完整项目位于:https://github.com/tauqirnizami/SnakeGame
我的第三(困难)级别的视图模型是:
class DifficultSnakeViewModel : ViewModel() {
/*Pair(length/y-coordinate, width/x-coordinate)*/
var coordinates = mutableStateListOf(Pair(14, 14), Pair(15, 14), Pair(16, 14))
private set
private var gameGoing by mutableStateOf(true)
private val eachExtraWallWidthPlusOne = 4
val extraWalls: List<Pair<Int, Int>> = listOf(Pair(2,3), Pair(3,4), Pair(4,5)) //xtra walls added to snake game's grid to increase difficulty. This is the one causing problem.
init {
foodCoordinates = Pair(10, 9)
score = 0L
directions =
mutableStateListOf(0) //Using a list instead of a single int to keep track when user changes directions too quickly while the viewModel is on delay
giantFoodCoordinates = null
giantFoodCounter = 1
viewModelScope.launch(Dispatchers.Main) {
while (gameGoing) {
delay(if (score < 333) 500 - (score * 1.5).toLong() else 0) //This controls the snake speed
coordinatesUpdation()
}
}
}
private suspend fun coordinatesUpdation() {
// This code was working fine with other 2 levels
}
private fun food(otherFood: Pair<Int, Int>?): Pair<Int, Int> {
//code to generate food coordinates. Working fine (at least in other 2 levels)
}
private fun walls(): List<Pair<Int, Int>> {
val walls = mutableListOf<Pair<Int, Int>>()
val uniquePositions = mutableSetOf<Pair<Int, Int>>()
while (uniquePositions.size < 9) {
var position: Pair<Int, Int>
do {
position = Pair((2 until gridLength).random(), (2 until gridWidth - eachExtraWallWidthPlusOne).random())
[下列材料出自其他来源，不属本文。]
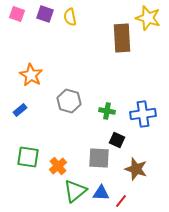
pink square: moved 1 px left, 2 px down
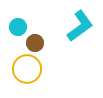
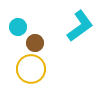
yellow circle: moved 4 px right
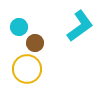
cyan circle: moved 1 px right
yellow circle: moved 4 px left
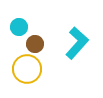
cyan L-shape: moved 3 px left, 17 px down; rotated 12 degrees counterclockwise
brown circle: moved 1 px down
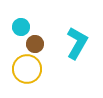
cyan circle: moved 2 px right
cyan L-shape: rotated 12 degrees counterclockwise
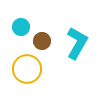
brown circle: moved 7 px right, 3 px up
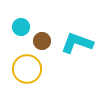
cyan L-shape: rotated 100 degrees counterclockwise
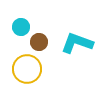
brown circle: moved 3 px left, 1 px down
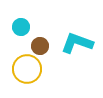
brown circle: moved 1 px right, 4 px down
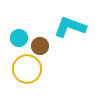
cyan circle: moved 2 px left, 11 px down
cyan L-shape: moved 7 px left, 16 px up
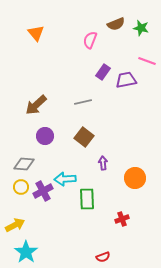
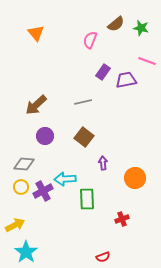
brown semicircle: rotated 18 degrees counterclockwise
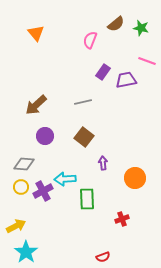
yellow arrow: moved 1 px right, 1 px down
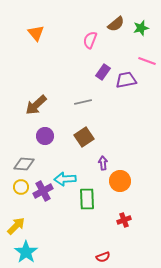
green star: rotated 28 degrees counterclockwise
brown square: rotated 18 degrees clockwise
orange circle: moved 15 px left, 3 px down
red cross: moved 2 px right, 1 px down
yellow arrow: rotated 18 degrees counterclockwise
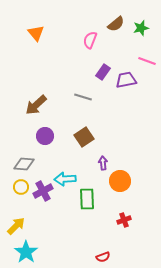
gray line: moved 5 px up; rotated 30 degrees clockwise
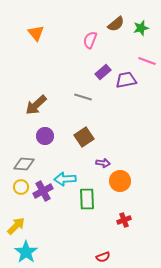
purple rectangle: rotated 14 degrees clockwise
purple arrow: rotated 104 degrees clockwise
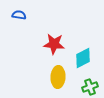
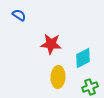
blue semicircle: rotated 24 degrees clockwise
red star: moved 3 px left
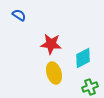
yellow ellipse: moved 4 px left, 4 px up; rotated 20 degrees counterclockwise
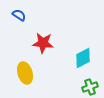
red star: moved 8 px left, 1 px up
yellow ellipse: moved 29 px left
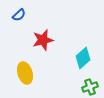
blue semicircle: rotated 104 degrees clockwise
red star: moved 3 px up; rotated 20 degrees counterclockwise
cyan diamond: rotated 15 degrees counterclockwise
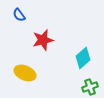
blue semicircle: rotated 96 degrees clockwise
yellow ellipse: rotated 50 degrees counterclockwise
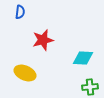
blue semicircle: moved 1 px right, 3 px up; rotated 136 degrees counterclockwise
cyan diamond: rotated 45 degrees clockwise
green cross: rotated 14 degrees clockwise
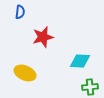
red star: moved 3 px up
cyan diamond: moved 3 px left, 3 px down
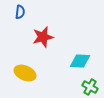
green cross: rotated 35 degrees clockwise
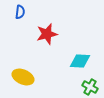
red star: moved 4 px right, 3 px up
yellow ellipse: moved 2 px left, 4 px down
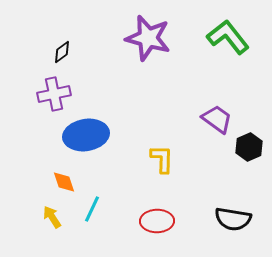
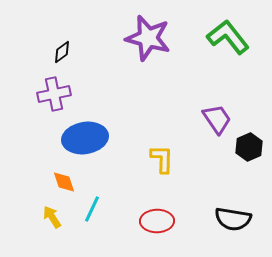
purple trapezoid: rotated 20 degrees clockwise
blue ellipse: moved 1 px left, 3 px down
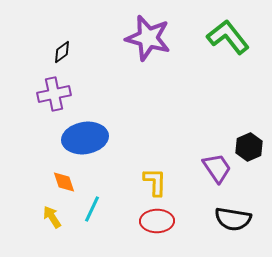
purple trapezoid: moved 49 px down
yellow L-shape: moved 7 px left, 23 px down
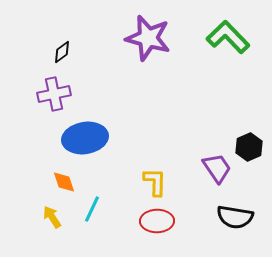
green L-shape: rotated 6 degrees counterclockwise
black semicircle: moved 2 px right, 2 px up
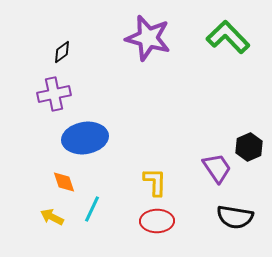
yellow arrow: rotated 30 degrees counterclockwise
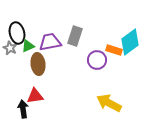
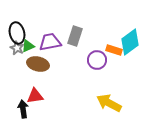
gray star: moved 7 px right
brown ellipse: rotated 70 degrees counterclockwise
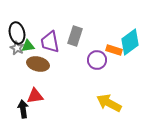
purple trapezoid: rotated 90 degrees counterclockwise
green triangle: rotated 16 degrees clockwise
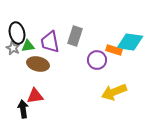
cyan diamond: rotated 44 degrees clockwise
gray star: moved 4 px left
yellow arrow: moved 5 px right, 11 px up; rotated 50 degrees counterclockwise
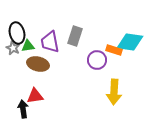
yellow arrow: rotated 65 degrees counterclockwise
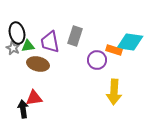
red triangle: moved 1 px left, 2 px down
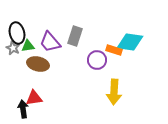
purple trapezoid: rotated 30 degrees counterclockwise
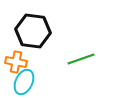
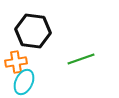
orange cross: rotated 20 degrees counterclockwise
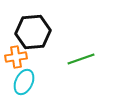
black hexagon: moved 1 px down; rotated 12 degrees counterclockwise
orange cross: moved 5 px up
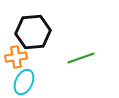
green line: moved 1 px up
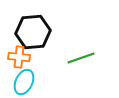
orange cross: moved 3 px right; rotated 15 degrees clockwise
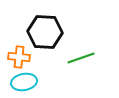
black hexagon: moved 12 px right; rotated 8 degrees clockwise
cyan ellipse: rotated 55 degrees clockwise
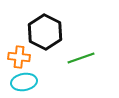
black hexagon: rotated 24 degrees clockwise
} while (coordinates.contains(position) || position == foodCoordinates || position == Pair(coordinates[0].first + 1, coordinates[0].second))
walls.add(position)
uniquePositions.add(position)
repeat(2) {
position = Pair(position.first, position.second + 1)
walls.add(position)
uniquePositions.add(position)
}
}
return uniquePositions.toList()
}
}
我的可组合文件是:
@Composable
fun DifficultDisplayGrid(
modifier: Modifier,
snakeViewModel: DifficultSnakeViewModel
) {
val colors = difficultGenerateColorGrid(coordinates = snakeViewModel.coordinates, extraWalls = snakeViewModel.extraWalls)
Column {
ColorGrid(colors = colors, modifier = modifier)
Text(text = "Score = $score")
}
}
@Composable
fun DifficultScreen(
modifier: Modifier = Modifier,
snakeViewModel: DifficultSnakeViewModel = DifficultSnakeViewModel()
) {
Column(
verticalArrangement = Arrangement.Center,
horizontalAlignment = Alignment.CenterHorizontally,
modifier = modifier
) {
DifficultDisplayGrid(modifier, snakeViewModel = snakeViewModel)
Row(
modifier = Modifier,
verticalAlignment = Alignment.CenterVertically,
horizontalArrangement = Arrangement.Center
) {
Button(onClick = { directions.add(2) }) {
Icon(imageVector = Icons.Filled.KeyboardArrowLeft, contentDescription = "Left")
}
//other buttons
}
}
//other code
出现的问题是,在这个(困难)关卡中,当我运行程序时,墙壁(extraWalls变量)不断变化,而蛇的坐标保持不变。坐标更新功能与中级和简单级完全相同,都运行得很好。
我认为错误可能是因为在访问变量时,walls() 可能会被调用,所以我尝试将值存储在单独的数据类中,将数据类的变量值分配给另一个变量并使用该变量的值由可组合项检索。正如所料,这也根本不起作用!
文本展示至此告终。